As the world reels from illnesses and deaths due to COVID-19, the race is on for a safe, effective, long-lasting vaccine to help the body block the novel coronavirus SARS-CoV-2. The three vaccine approaches discussed here are among the first to be tested clinically in the United States.

How vaccines induce immunity: The starting line

In 1796, in a pastoral corner of England, and during a far more feudal and ethically less enlightened time, Edward Jenner, an English country surgeon, inoculated James Phipps, his gardener’s eight-year-old son, with cowpox pustules obtained from the arm of a milkmaid. It was widely believed at the time that once milkmaids became ill with cowpox, a relatively mild disease, they were no longer susceptible to smallpox. The young boy became quite ill, but recovered in about a week. Jenner then injected James with material from a smallpox pustule and observed that nothing untoward happened. A new scientific approach to disease prevention was born.

A century later, it became clear that vaccination — a term Jenner coined from the Latin name for cowpox, Vaccinae variolae — worked because vaccines induce protective immune responses. We now know that vaccines can generate neutralizing antibodies by activating immune cells called B lymphocytes that secrete those molecules. Antibodies specifically recognize a shape on a virus or a toxin and bind to it, much like a key that tightly fits into a lock.

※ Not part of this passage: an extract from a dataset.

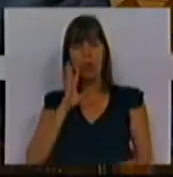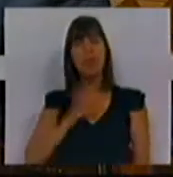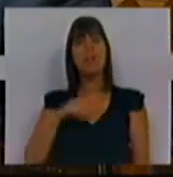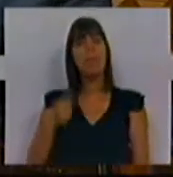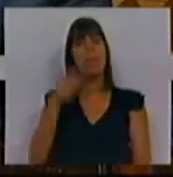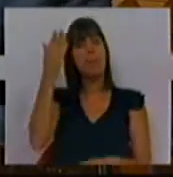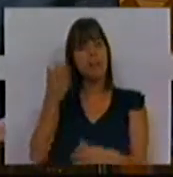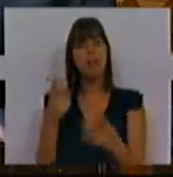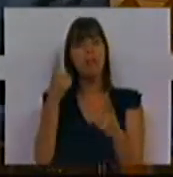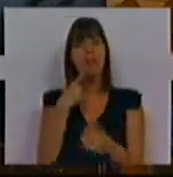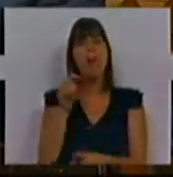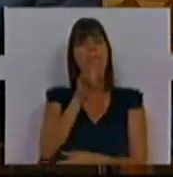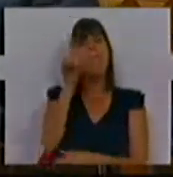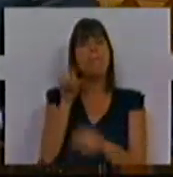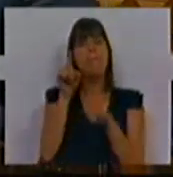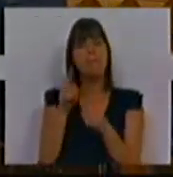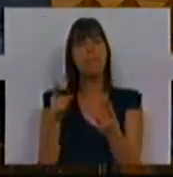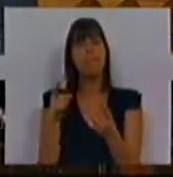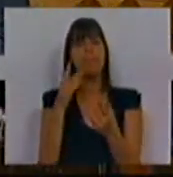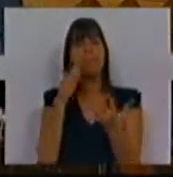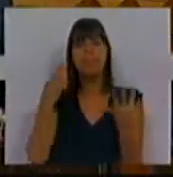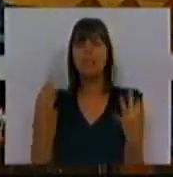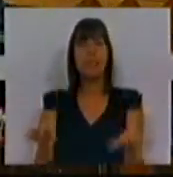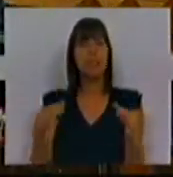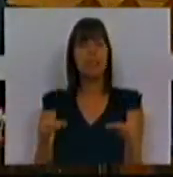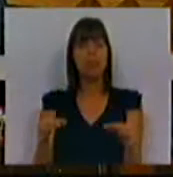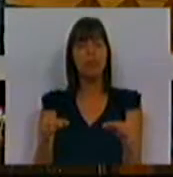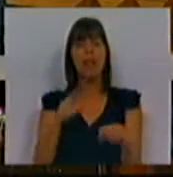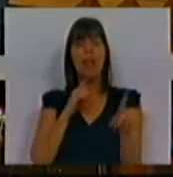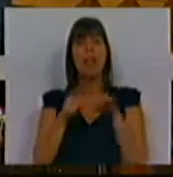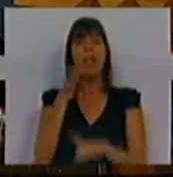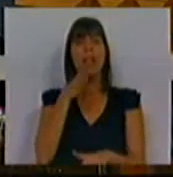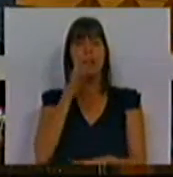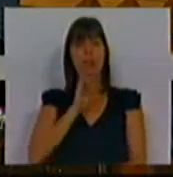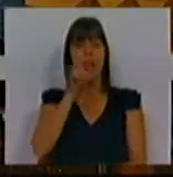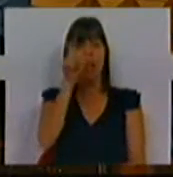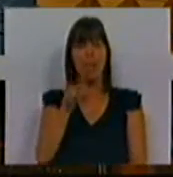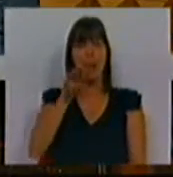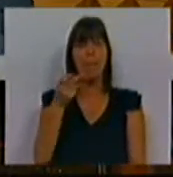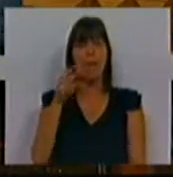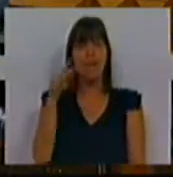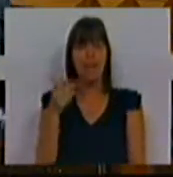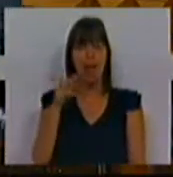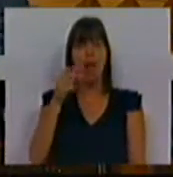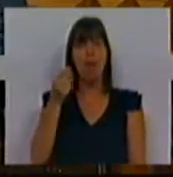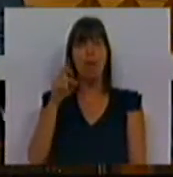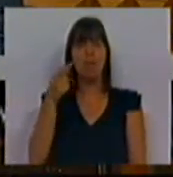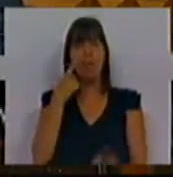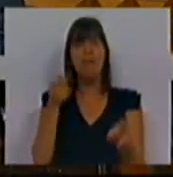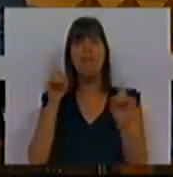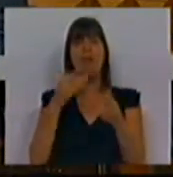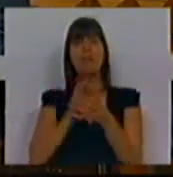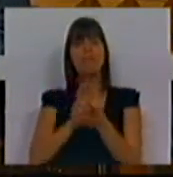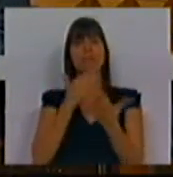Presidente, com uma pergunta muito simples à deputada Mariana Mortágua e renovando a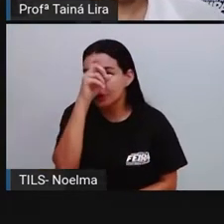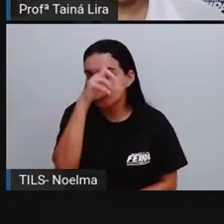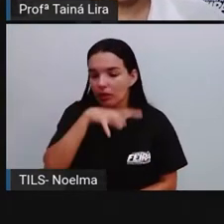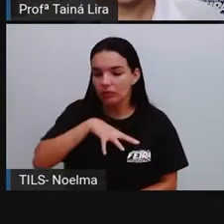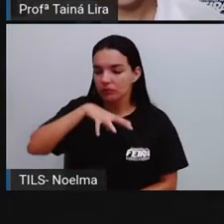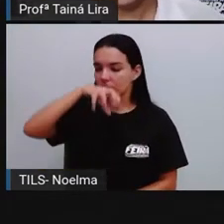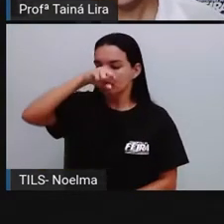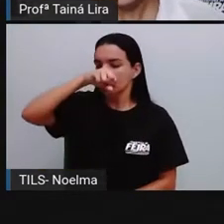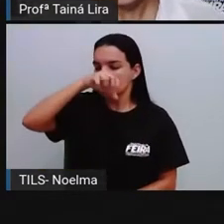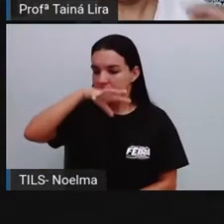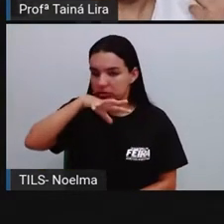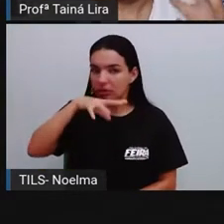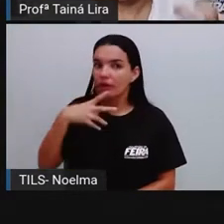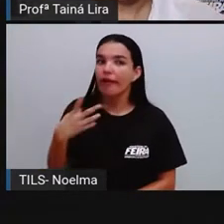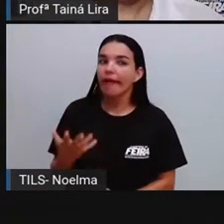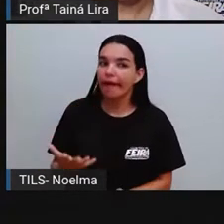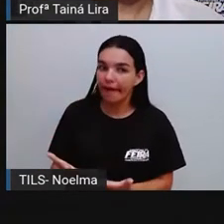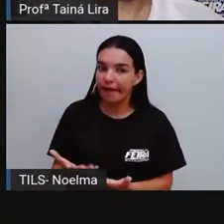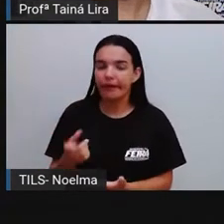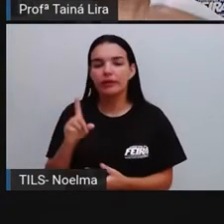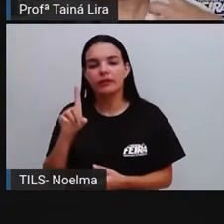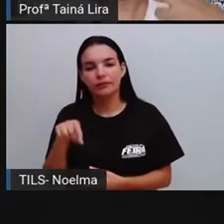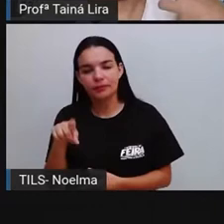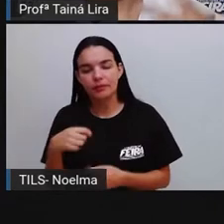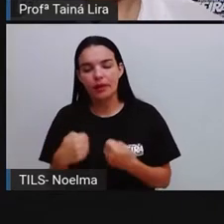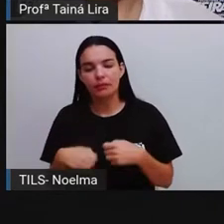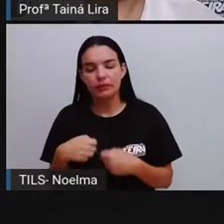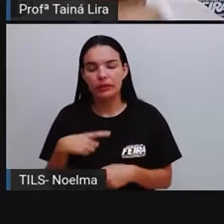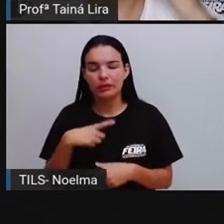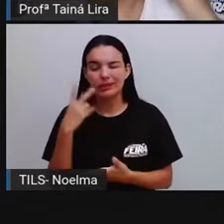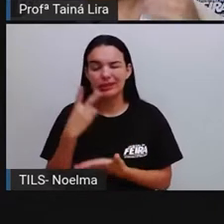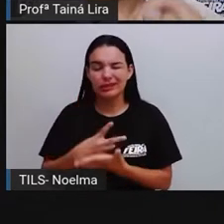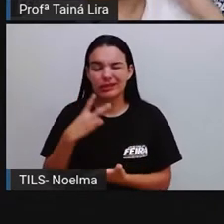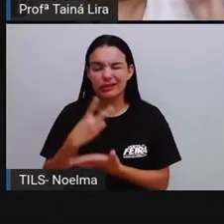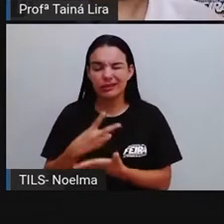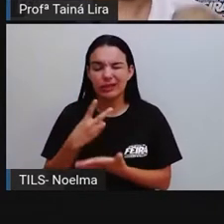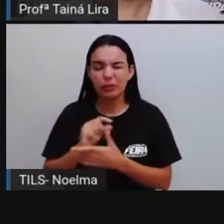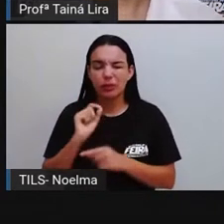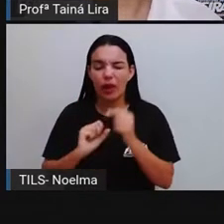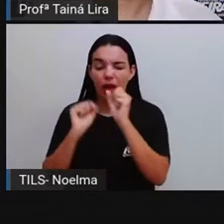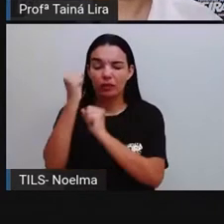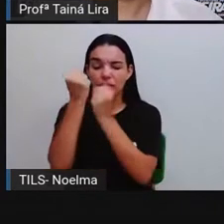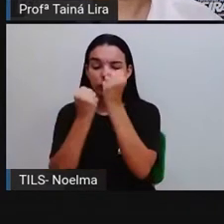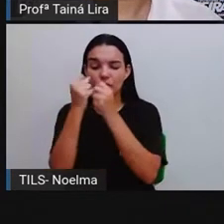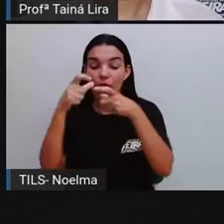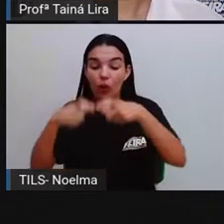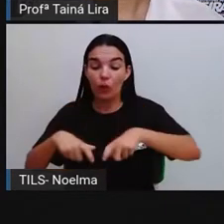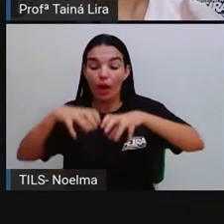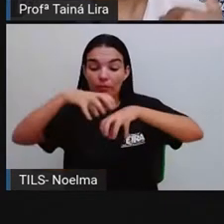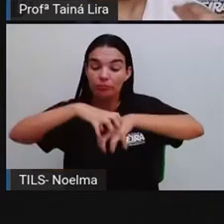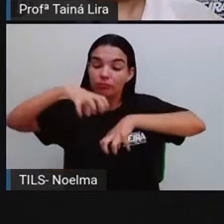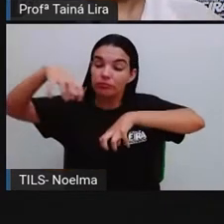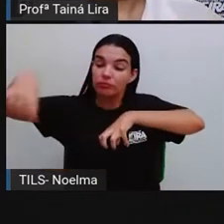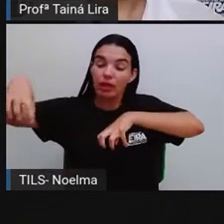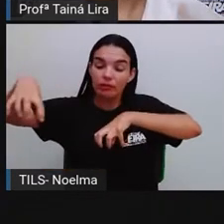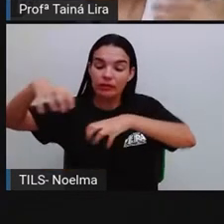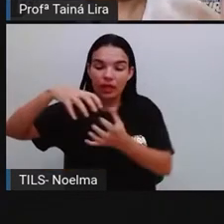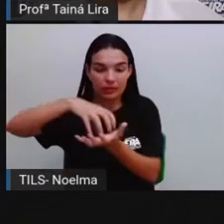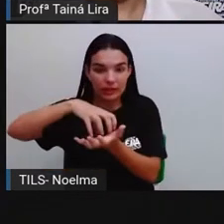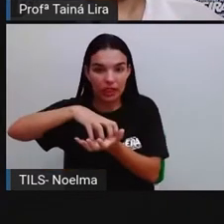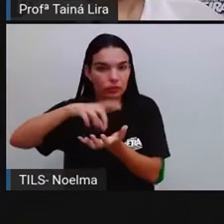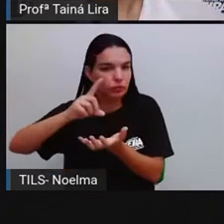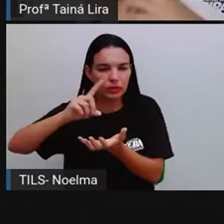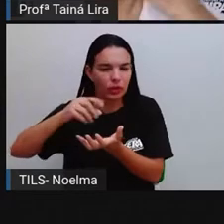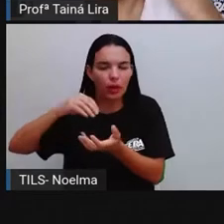moram próximas. É por isso que as indústrias precisam estar em locais mais afastados, né? Do centro da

They can then block the virus or toxin from binding to our own cells, effectively disarming it.

However, in order for these antibodies to bind strongly to viruses or bacteria and to last a very long time, the body has to be tricked into believing it is responding to an infection. When that happens, immune cells called T lymphocytes are activated and can help B lymphocytes make better, long-lived antibodies.

Seeking long-lasting immunity: Fragments and targets

Many weakened (attenuated) live viruses have been used as vaccines. These tend to provide long-lasting immunity even after a single dose. The yellow fever vaccine, for instance, generates immunity that can last a lifetime. Other examples include measles, mumps, and rubella combined (MMR), rotavirus, smallpox, and chickenpox vaccines.

Some vaccines are just killed versions of the whole virus. Immunity in response to such vaccines is not that long-lasting, and several booster shots are needed to enhance immune memory and prolong protection. The injected flu vaccine — a combination of strains of influenza most likely to circulate in a given year — is an example of a killed virus vaccine. Given as a single injection, it only offers protection for about three months. Other killed virus vaccines include those for rabies and the injected polio vaccine; both induce long-lasting immunity only when multiple doses are administered.

Many vaccines are made up of a piece, or a modified version, of the target virus or bacteria. Their effectiveness can vary, and booster shots are generally necessary to achieve relatively long-lasting immunity.